Fig. 1: Donor information and experimental approach.figure 1

a, Donor demographic details, chemotherapy exposure and sample information. CC, colorectal carcinoma; LC, lung cancer; NB, neuroblastoma; FL, follicular lymphoma; DLBL, diffuse large B cell lymphoma; MZL, marginal zone lymphoma; LL, lymphoplasmacytic lymphoma; M, multiple myeloma; HL, Hodgkin lymphoma; 5FU, 5-fluorouracil; Topo, topoisomerase. b, Experimental approach.

Three experimental designs for detecting and analyzing somatic mutations were used. First, 189 single-cell-derived hematopoietic stem and progenitor cell (HSPC) colonies from the 23 chemotherapy-exposed individuals and 90 colonies from the 9 controls were expanded and individually subjected to WGS at 23-fold average coverage to compare mutation burdens and mutational signatures (Extended Data Fig. 1a,b). Second, from six individuals exposed to a range of chemotherapeutic agents, a further 589 single-cell colonies underwent WGS (41–259 colonies per individual; mean sequencing depth 15-fold). These phylogenies were compared to similar-sized phylogenies (608 colonies) from five normal individuals across a similar age range to survey the effect of chemotherapy on the clonal structure of the HSPC population. Third, flow-sorted subpopulations of B cells, T memory cells, T naive cells and monocytes from whole-blood samples from 18 chemotherapy-exposed individuals and 3 unexposed normal individuals (Fig. 1b) underwent WGS using duplex sequencing, which allows reliable identification of somatic mutations in polyclonal cell populations25.

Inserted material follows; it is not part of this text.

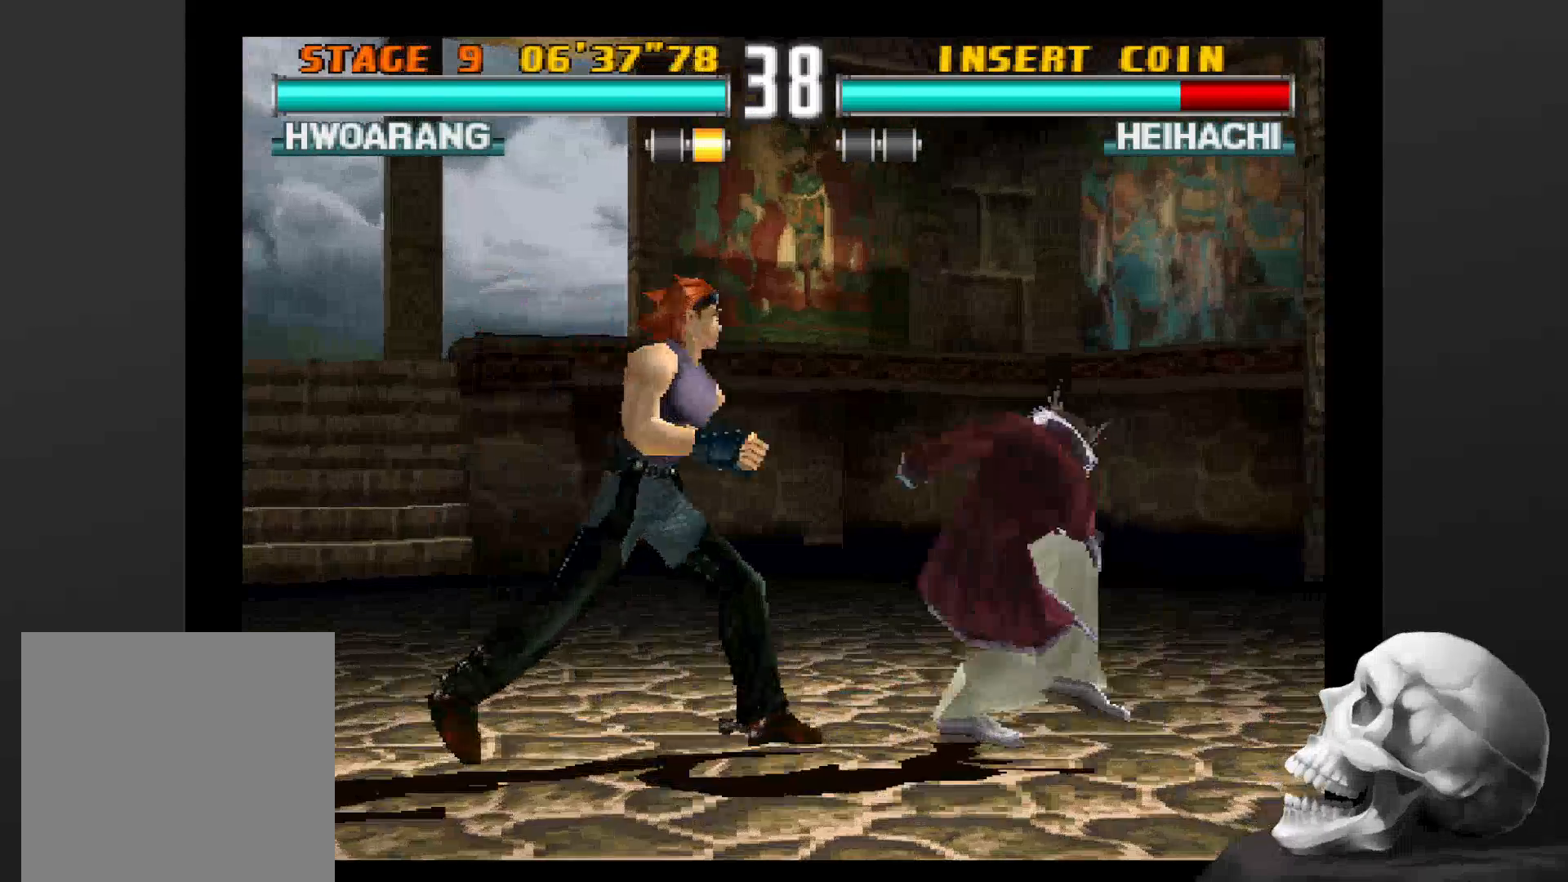
{"buttons": [], "left_stick": "center", "right_stick": "center", "events": [[100, "CIRCLE", "down"], [300, "CIRCLE", "up"]]}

Chemotherapy-induced somatic mutations in the blood

Somatic single-base substitution (SBS) mutations in HSPCs from normal adults accrue constantly at a rate of ~18 per year, leading to a burden of ~1,500 SBSs in 80-year-old individuals24. HSPCs from 17 of the 23 chemotherapy-exposed individuals showed elevated mutation burdens compared to those expected for their ages (P −16, mixed-effects model) (Fig. 2). Four showed large increases of >1,000 SBSs (Fig. 2a), thirteen showed more modest increases of 200–600 SBSs (Fig. 2b), and six showed no increases (Extended Data Fig. 1c–f). The burdens of small indels in HSPCs were also increased in the four individuals with the greatest elevations in SBS burdens (Extended Data Fig. 2a,b). Increases in structural variant and copy number changes were not observed, including in those individuals exposed to topoisomerase II inhibitors, which have been implicated in the development of secondary malignancies driven by specific oncogenic rearrangements26 (Extended Data Fig. 2c,d). However, the small number of individuals may have limited the statistical power to identify minor differences.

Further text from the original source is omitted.